L'occhio del lago by Tullio Giordana

L'occhio del lago by Tullio Giordana

autore:Tullio Giordana [Tullio Giordana]
La lingua: ita
Format: epub
Tags: F
editore: SAGA Egmont
pubblicato: 2022-12-02T00:00:00+00:00


IX.

No. Paolo non avea vissuto, amato, sofferto, senza ricordarsi mai della sua fede infantile, senza alzare mai gli occhi verso Dio. No. Pareva che nelle profondità della sua anima un ardore segreto rimanesse, una fiamma soffocata, che qualche volta si levò, crepitò, uscì fuori.

Egli, inconsapevolmente, aveva continuato a credere. La sua scienza negativa, il suo materialismo, avevan coperta la fede senza soffocarla, e qualche volta ella aveva parlato dentro e sulla sua bocca, senza che egli badasse all’attimo e ricordasse l’episodio.

Una prima volta era stato in Ispagna, a Tarragona. Egli era arrivato nella piccola città bianca, che un placido mare accarezza con protezione, soltanto per vedere la cattedrale, a cui salì appena giunto, di sera, per strade oscure e tortuose, limitate da scale, come le nostre da marciapiedi. Giunse ad un’ampia scalea e gli apparve la facciata della cattedrale, bassa, piccola, chiusa dalle case claustrali. Contro i lati due lampioni gialli sbadigliavano la lor luce incertamente sulle rigide statue dormienti dei santi; tutto intorno taceva, si udivan suoni di chiavi e lontano abbaiare di cani.

Scese, disilluso. Risalì al mattino ed ebbe da prima la medesima impressione indifferente. Sulla porta un grande rosone di pietra e due finestrine spalancate sull’azzurro; i fianchi erano rimasti mozzi e tutta la facciata sembrava inferma, bassa, e mutilata.

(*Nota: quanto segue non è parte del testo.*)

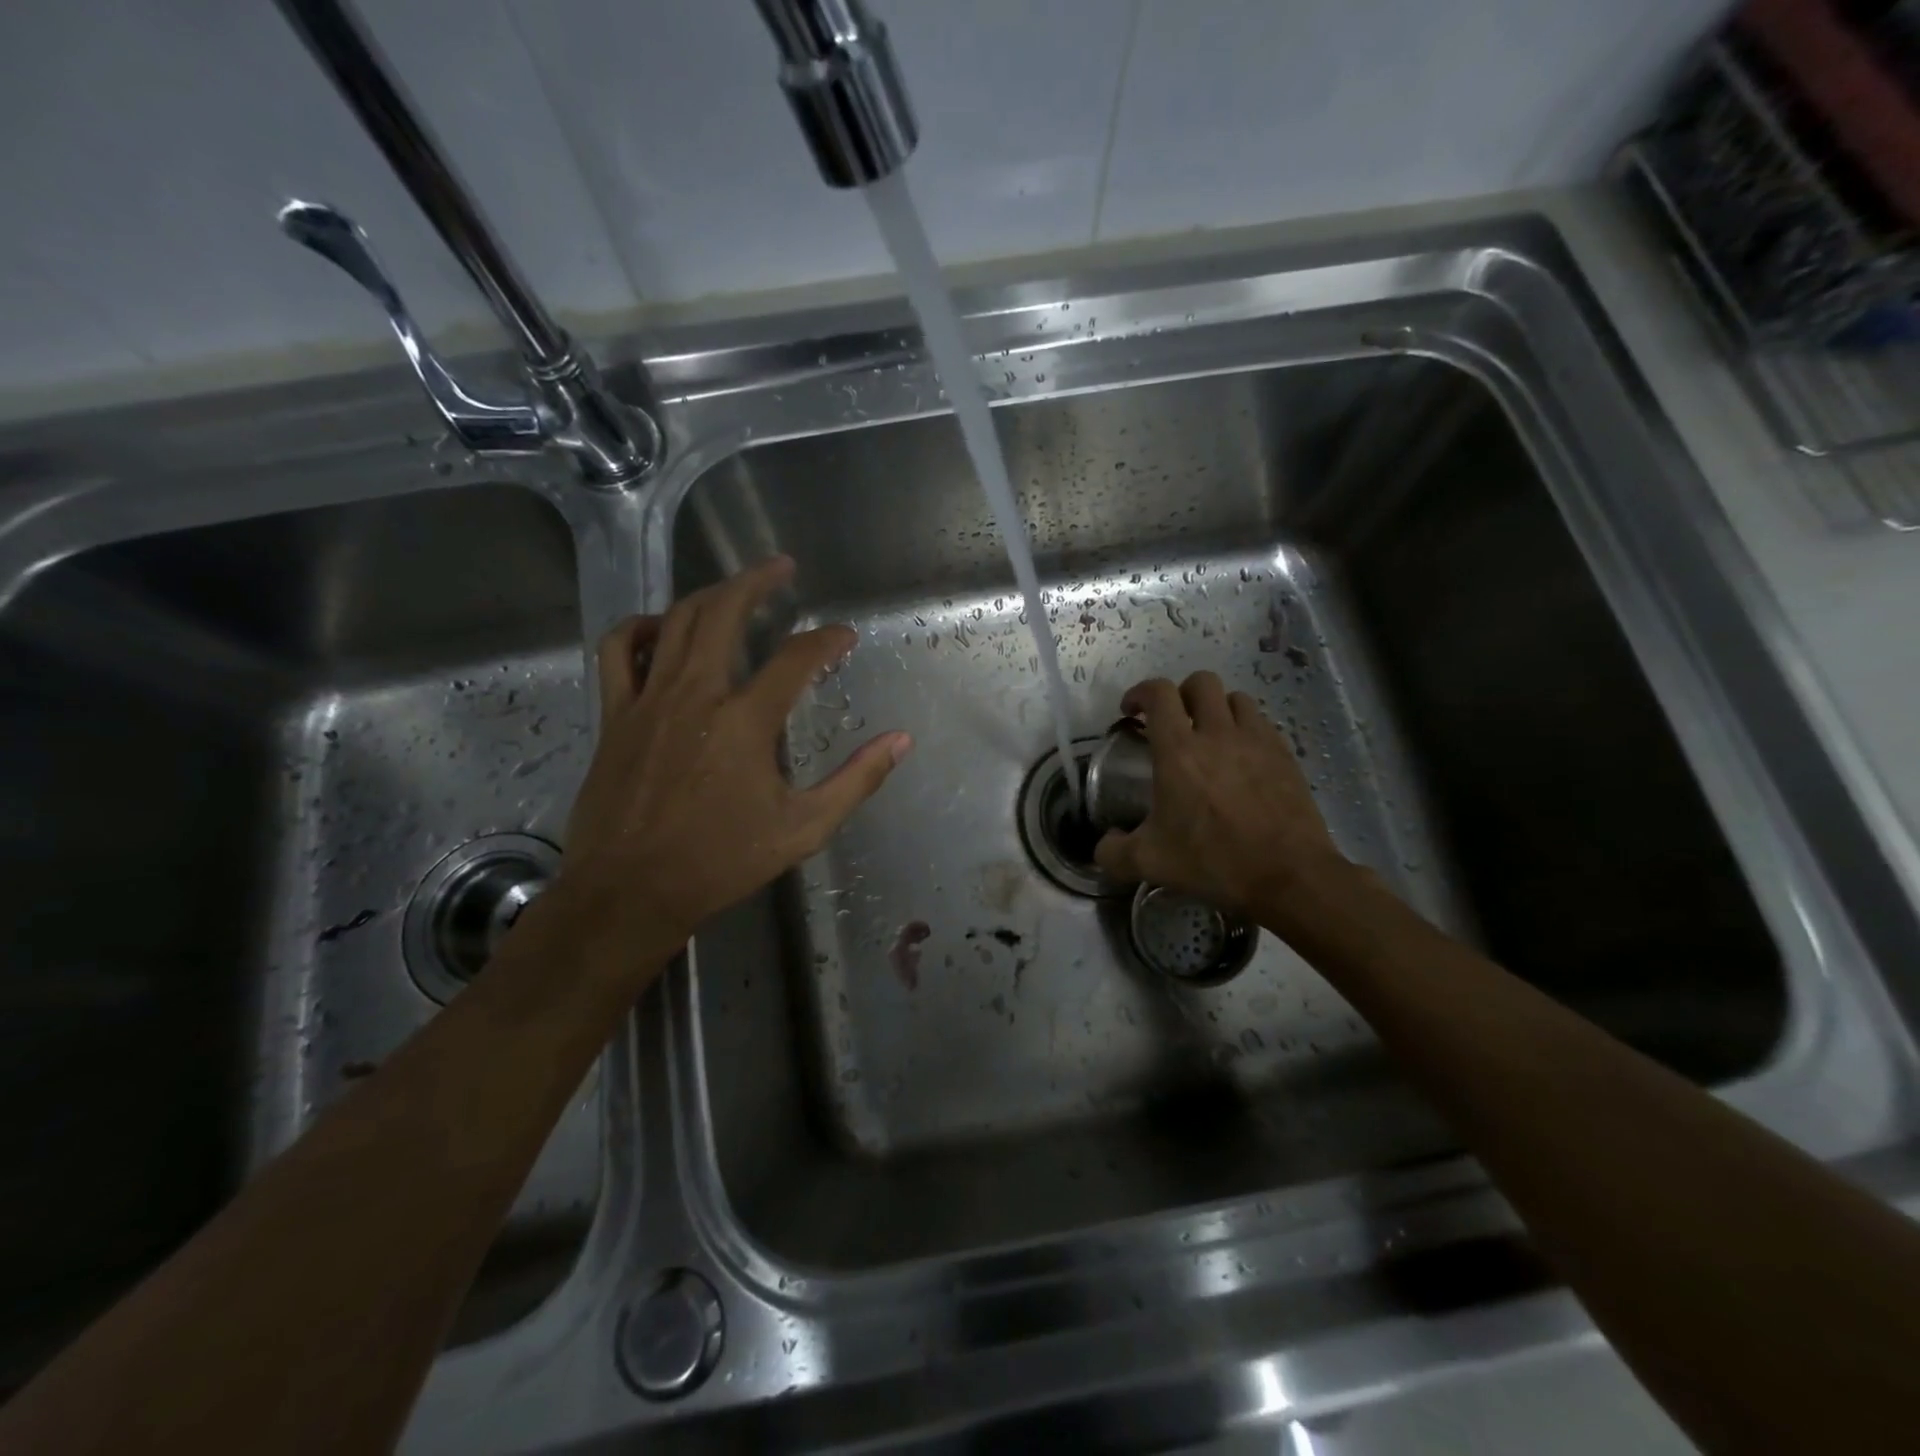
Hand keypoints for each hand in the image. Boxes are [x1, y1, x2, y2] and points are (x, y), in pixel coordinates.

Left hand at [555, 556, 910, 970]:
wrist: (630, 892)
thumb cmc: (721, 862)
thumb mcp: (803, 828)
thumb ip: (855, 780)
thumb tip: (900, 741)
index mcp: (746, 721)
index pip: (796, 658)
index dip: (826, 640)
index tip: (844, 637)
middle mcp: (696, 695)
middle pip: (724, 612)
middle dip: (758, 581)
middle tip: (782, 566)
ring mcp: (649, 700)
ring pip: (674, 621)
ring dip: (707, 594)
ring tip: (732, 587)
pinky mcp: (615, 715)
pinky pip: (618, 651)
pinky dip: (639, 628)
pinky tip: (659, 628)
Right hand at [1094, 672, 1350, 924]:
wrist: (1288, 875)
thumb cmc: (1213, 861)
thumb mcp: (1150, 863)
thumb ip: (1114, 852)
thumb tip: (1105, 843)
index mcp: (1178, 751)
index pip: (1158, 693)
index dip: (1140, 693)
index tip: (1131, 711)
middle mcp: (1218, 734)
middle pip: (1201, 682)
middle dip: (1181, 694)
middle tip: (1172, 722)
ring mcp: (1257, 741)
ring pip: (1236, 698)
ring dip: (1217, 708)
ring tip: (1210, 735)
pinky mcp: (1285, 755)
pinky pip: (1262, 723)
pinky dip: (1246, 729)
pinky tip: (1242, 758)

Ma come diverso l’interno! La chiesa poggiava su tre navate, alte, agili, acute, interrotta nel centro dal coro. I pilastri salivan nell’ombra, si congiungean nell’ogiva, parendo enormi getti di acqua che un vento continuo avvicinasse, parendo a Paolo violente espressioni della terra amante verso il cielo. Sulle pietre grigie corrose, dai finestroni policromi, si spargevano chiazze di colore come da un arcobaleno in cui le linee siansi miste e spezzate; il luogo era pieno di silenzio, di pace, allagato da una dolce luce misteriosa, diffusa, che non parea venir da nessun luogo, e pure offendeva gli occhi come uno splendore troppo grande, come una emanazione divina.

Da un lato si usciva nel claustro aperto sul patio, un cortile pieno di fiori e di palmizi, mormorante di getti che pure facean più grande il silenzio. Dinnanzi alle cappelle qualche donna pregava, dinnanzi alla Madonna, entro vasi umili, si allargava il basilico: per tutto il portico gotico era una luce quasi rosea contro le pietre grigie, una luce gioconda e triste che era filtrata prima attraverso il verde. Qualche ombra nera o violetta passava rapidamente lungo le colonne.

Paolo restò lunghe ore nel tempio. Ammirò tutte le sue rare bellezze di arte, tutti i marmi leggeri lavorati come trine, quasi fossero materie docili al soffio di labbra delicate. Restò a lungo dinnanzi a santa Tecla, la patrona di Tarragona, che in un bassorilievo era tra i serpenti: il piccolo corpo vergine, infantilmente fragile, ignudo, di una finezza suprema, si levava sul tormento e sorrideva nel viso fine che i capelli sciolti nascondevano un poco. Guardò la medesima santa fra i demoni tranquilla, sorretta e consolata dagli angeli. I visi infernali ringhianti sotto di lei avevano deformazioni spaventose, mentre gli altri, un poco rigidi ed estatici, mostravano un’infinita dolcezza.